**Exercise aim**: Copy the data below word for word, leaving out the pictures.

**Excerpted data**:
▼
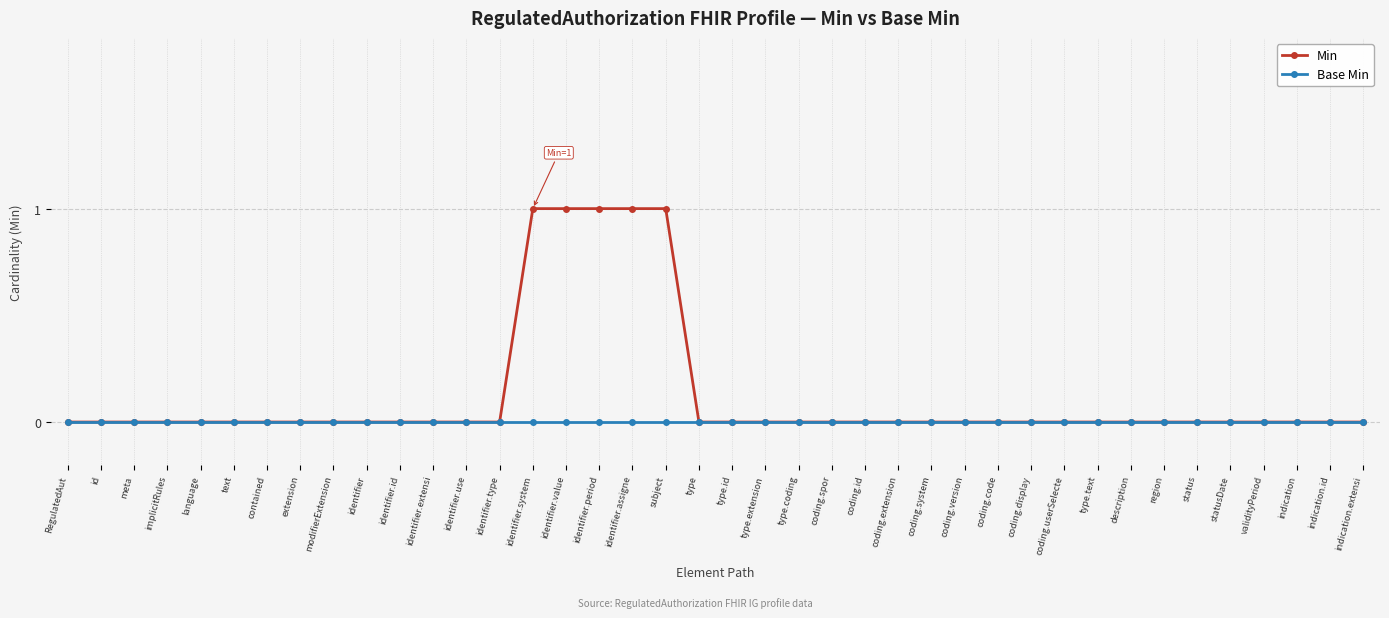

Reading left to right, list all the values displayed in this chart.

Min: 0	0	0	0	0	0	0	0	0	0	0	0	0	0	1	1	1	1	1	0	0	0	0	0	0	0	0	0	0	0	0	0	0	0	0	0	0	0	0	0
Base Min: 0	0	0	0	0	0	0	0	0	0	0	0	0	0	0	0	0	0	0	0	0	0	0	0	0	0	0	0	0	0	0	0	0	0	0	0	0	0	0	0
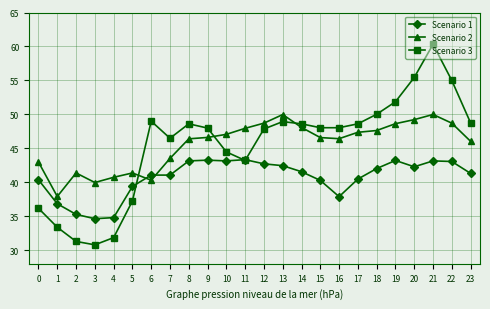

At which category does Scenario 3 reach its first local peak?

6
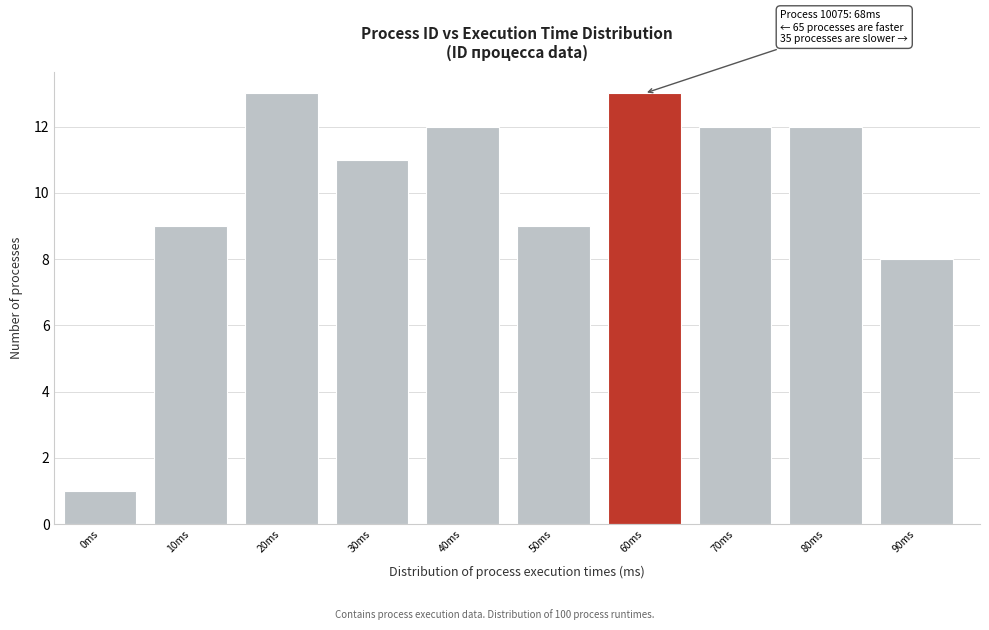

Reading right to left, extract all data points from this chart.

90ms=8	80ms=12	70ms=12	60ms=13	50ms=9	40ms=12	30ms=11	20ms=13	10ms=9	0ms=1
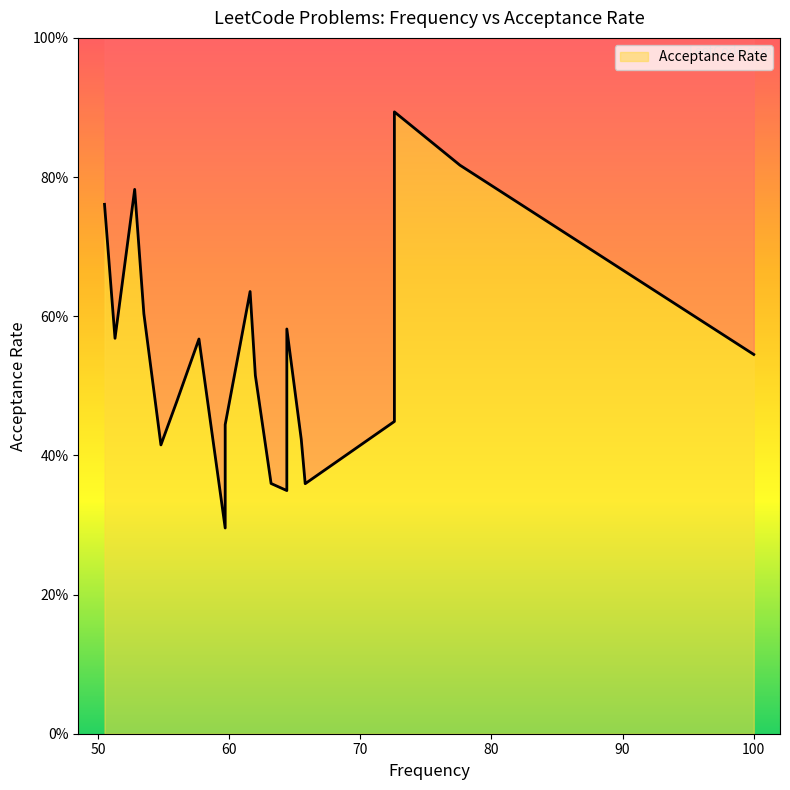

At which category does the chart reach its minimum across all series?

59.7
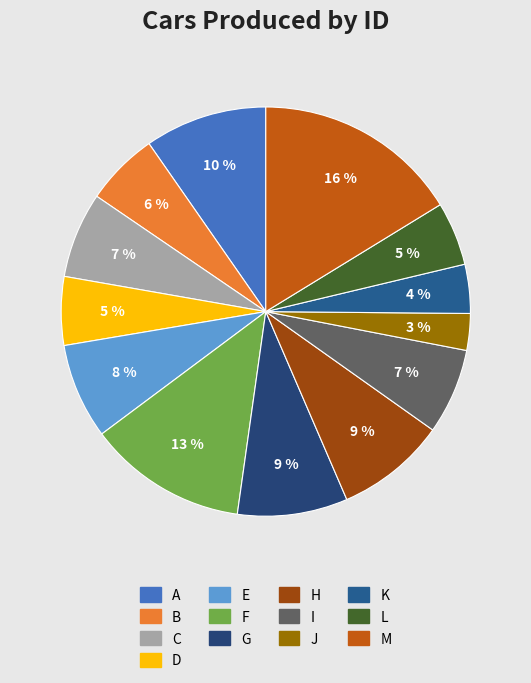

Count the number of slices in the pie.

13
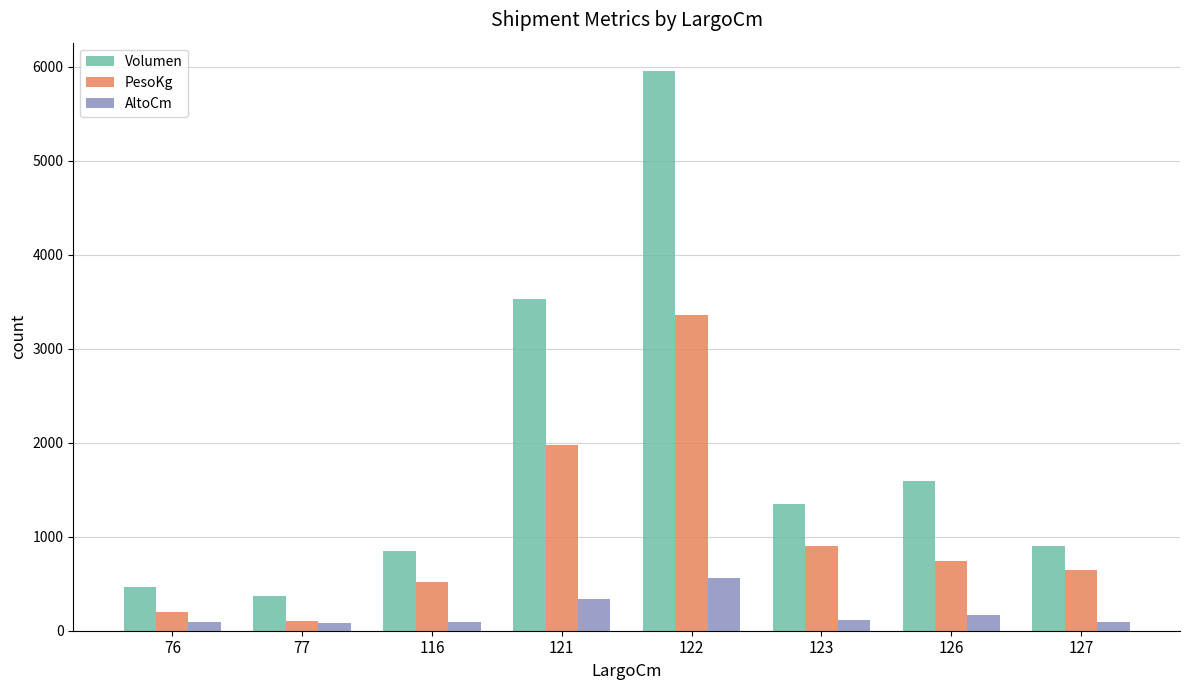

Rank the series by their maximum value, from highest to lowest.

Volumen, PesoKg, AltoCm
▲
**Response to this task**:
Reading left to right, list all the values displayed in this chart.

Min: 0	0	0	0	0	0	0	0	0	0	0	0	0	0	1	1	1	1	1	0	0	0	0	0	0	0	0	0	0	0	0	0	0	0	0	0	0	0	0	0
Base Min: 0	0	0	0	0	0	0	0	0	0	0	0	0	0	0	0	0	0	0	0	0	0	0	0	0	0	0	0	0	0	0	0	0	0	0	0	0	0	0	0

At which category does Scenario 3 reach its first local peak?

6

Reading right to left, extract all data points from this chart.

90ms=8	80ms=12	70ms=12	60ms=13	50ms=9	40ms=12	30ms=11	20ms=13	10ms=9	0ms=1

At which category does the chart reach its minimum across all series?

59.7

Count the number of slices in the pie.

13

Rank the series by their maximum value, from highest to lowest.

Volumen, PesoKg, AltoCm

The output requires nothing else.